What you will do:
Collect every line in the material below that contains the word "lung", and copy each one in full. Match the case exactly.

Supplied data:

⟨

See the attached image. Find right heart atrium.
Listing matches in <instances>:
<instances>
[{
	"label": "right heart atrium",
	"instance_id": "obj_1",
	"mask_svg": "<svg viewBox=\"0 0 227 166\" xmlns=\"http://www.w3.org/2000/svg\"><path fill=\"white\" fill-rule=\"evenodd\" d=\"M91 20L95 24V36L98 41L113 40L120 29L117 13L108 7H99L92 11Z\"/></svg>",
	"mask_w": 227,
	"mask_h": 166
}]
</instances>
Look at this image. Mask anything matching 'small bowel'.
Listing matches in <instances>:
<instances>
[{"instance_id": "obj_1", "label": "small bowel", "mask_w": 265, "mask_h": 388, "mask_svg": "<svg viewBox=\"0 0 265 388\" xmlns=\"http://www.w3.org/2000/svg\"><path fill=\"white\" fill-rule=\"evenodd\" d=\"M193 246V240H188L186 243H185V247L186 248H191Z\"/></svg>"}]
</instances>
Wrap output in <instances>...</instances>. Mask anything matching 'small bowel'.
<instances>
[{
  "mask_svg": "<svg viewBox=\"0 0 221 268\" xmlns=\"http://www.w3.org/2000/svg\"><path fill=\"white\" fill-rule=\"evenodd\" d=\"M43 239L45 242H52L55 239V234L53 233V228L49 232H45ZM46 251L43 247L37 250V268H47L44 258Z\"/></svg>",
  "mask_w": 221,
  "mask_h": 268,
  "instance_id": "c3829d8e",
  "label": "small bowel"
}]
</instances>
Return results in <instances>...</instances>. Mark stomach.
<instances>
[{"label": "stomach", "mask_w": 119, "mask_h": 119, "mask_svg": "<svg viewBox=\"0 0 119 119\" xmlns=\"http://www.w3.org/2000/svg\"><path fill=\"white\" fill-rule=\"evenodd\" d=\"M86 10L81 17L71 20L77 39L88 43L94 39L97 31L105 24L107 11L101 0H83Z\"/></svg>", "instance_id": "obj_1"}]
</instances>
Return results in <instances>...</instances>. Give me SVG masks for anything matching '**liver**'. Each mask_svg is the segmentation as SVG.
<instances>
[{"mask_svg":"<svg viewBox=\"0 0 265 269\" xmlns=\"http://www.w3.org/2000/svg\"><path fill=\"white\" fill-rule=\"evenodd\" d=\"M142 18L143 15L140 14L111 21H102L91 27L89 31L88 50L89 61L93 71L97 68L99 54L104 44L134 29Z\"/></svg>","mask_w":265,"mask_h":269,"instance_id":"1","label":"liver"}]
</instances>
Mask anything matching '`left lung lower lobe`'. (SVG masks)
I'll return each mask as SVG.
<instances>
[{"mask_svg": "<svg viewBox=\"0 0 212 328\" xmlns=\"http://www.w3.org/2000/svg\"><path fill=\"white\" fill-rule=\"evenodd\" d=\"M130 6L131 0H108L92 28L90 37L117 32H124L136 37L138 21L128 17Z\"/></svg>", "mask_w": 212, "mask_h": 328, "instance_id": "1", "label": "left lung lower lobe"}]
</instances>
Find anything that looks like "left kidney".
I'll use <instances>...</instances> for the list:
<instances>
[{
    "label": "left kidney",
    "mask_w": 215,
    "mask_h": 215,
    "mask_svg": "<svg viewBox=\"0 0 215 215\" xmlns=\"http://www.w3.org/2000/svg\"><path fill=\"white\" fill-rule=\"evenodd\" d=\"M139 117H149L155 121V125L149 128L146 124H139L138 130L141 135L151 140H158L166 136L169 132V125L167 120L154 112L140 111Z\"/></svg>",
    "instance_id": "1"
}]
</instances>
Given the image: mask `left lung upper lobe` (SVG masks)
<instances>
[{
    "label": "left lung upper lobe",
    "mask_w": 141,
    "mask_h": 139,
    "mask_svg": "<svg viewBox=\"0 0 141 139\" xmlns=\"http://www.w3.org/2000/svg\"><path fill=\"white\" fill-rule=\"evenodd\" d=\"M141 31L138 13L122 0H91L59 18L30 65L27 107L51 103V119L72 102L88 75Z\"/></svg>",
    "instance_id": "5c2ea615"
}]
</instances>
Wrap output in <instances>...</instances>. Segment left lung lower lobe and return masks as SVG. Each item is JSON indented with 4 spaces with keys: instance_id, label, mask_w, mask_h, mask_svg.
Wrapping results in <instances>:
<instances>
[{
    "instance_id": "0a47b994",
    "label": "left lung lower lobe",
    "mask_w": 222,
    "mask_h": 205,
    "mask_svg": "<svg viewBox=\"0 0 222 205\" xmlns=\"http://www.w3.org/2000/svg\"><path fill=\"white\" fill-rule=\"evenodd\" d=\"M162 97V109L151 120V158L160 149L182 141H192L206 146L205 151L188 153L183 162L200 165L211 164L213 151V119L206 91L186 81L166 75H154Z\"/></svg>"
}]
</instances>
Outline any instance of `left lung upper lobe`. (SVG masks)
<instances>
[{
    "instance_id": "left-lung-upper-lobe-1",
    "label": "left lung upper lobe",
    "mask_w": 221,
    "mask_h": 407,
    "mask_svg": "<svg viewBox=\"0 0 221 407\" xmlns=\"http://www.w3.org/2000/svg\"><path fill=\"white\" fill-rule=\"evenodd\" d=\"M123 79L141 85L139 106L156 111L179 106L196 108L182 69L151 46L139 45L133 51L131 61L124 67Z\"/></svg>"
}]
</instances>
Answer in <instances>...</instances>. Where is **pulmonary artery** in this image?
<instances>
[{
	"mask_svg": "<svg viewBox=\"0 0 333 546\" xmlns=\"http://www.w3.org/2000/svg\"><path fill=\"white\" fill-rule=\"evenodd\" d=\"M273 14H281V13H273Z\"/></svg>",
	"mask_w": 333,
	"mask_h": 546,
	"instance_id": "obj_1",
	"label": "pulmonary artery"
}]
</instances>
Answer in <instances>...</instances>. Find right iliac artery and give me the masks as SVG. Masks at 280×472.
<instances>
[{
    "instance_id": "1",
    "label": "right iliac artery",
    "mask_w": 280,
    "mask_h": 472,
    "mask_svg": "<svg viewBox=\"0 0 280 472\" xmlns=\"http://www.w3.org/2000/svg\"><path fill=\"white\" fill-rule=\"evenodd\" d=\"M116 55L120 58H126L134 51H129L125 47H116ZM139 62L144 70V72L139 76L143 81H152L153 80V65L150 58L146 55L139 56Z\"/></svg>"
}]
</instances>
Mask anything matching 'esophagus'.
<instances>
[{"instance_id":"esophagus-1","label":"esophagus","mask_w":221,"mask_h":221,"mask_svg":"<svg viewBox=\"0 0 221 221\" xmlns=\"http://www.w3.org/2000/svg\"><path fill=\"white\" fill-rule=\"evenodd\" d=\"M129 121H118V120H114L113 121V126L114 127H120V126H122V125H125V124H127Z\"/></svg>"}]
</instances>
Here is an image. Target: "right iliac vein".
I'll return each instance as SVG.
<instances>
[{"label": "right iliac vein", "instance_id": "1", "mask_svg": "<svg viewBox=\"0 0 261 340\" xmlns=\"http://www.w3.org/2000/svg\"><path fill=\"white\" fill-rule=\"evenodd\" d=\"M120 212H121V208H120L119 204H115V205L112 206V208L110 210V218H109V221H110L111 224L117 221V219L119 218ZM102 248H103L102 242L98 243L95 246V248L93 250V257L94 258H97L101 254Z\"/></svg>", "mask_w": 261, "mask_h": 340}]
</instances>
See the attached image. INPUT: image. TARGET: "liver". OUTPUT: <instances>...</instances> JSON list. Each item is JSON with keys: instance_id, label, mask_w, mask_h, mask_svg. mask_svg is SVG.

⟩

Written solution:
Mask anything matching '`left lung lower lobe`'. (SVG masks)
[{"mask_svg": "<svg viewBox=\"0 0 212 328\" xmlns=\"http://www.w3.org/2000/svg\"><path fill=\"white\" fill-rule=\"evenodd\" d=\"M130 6L131 0H108L92 28L90 37L117 32H124L136 37L138 21L128 17Z\"/></svg>", "mask_w": 212, "mask_h": 328, "instance_id": "1", "label": "left lung lower lobe"}]
Given the image: mask `left lung upper lobe` (SVG masks)
    "label": "left lung upper lobe",
Wrap output in <instances>...</instances>. Segment left lung lower lobe and return masks as SVG. Each item is JSON indented with 4 spaces with keys: instance_id, label, mask_w, mask_h, mask_svg.
    "label": "left lung lower lobe",
Outline any instance of `left lung upper lobe`. (SVG masks)
    "instance_id": "left-lung-upper-lobe-1",
    "label": "left lung upper lobe",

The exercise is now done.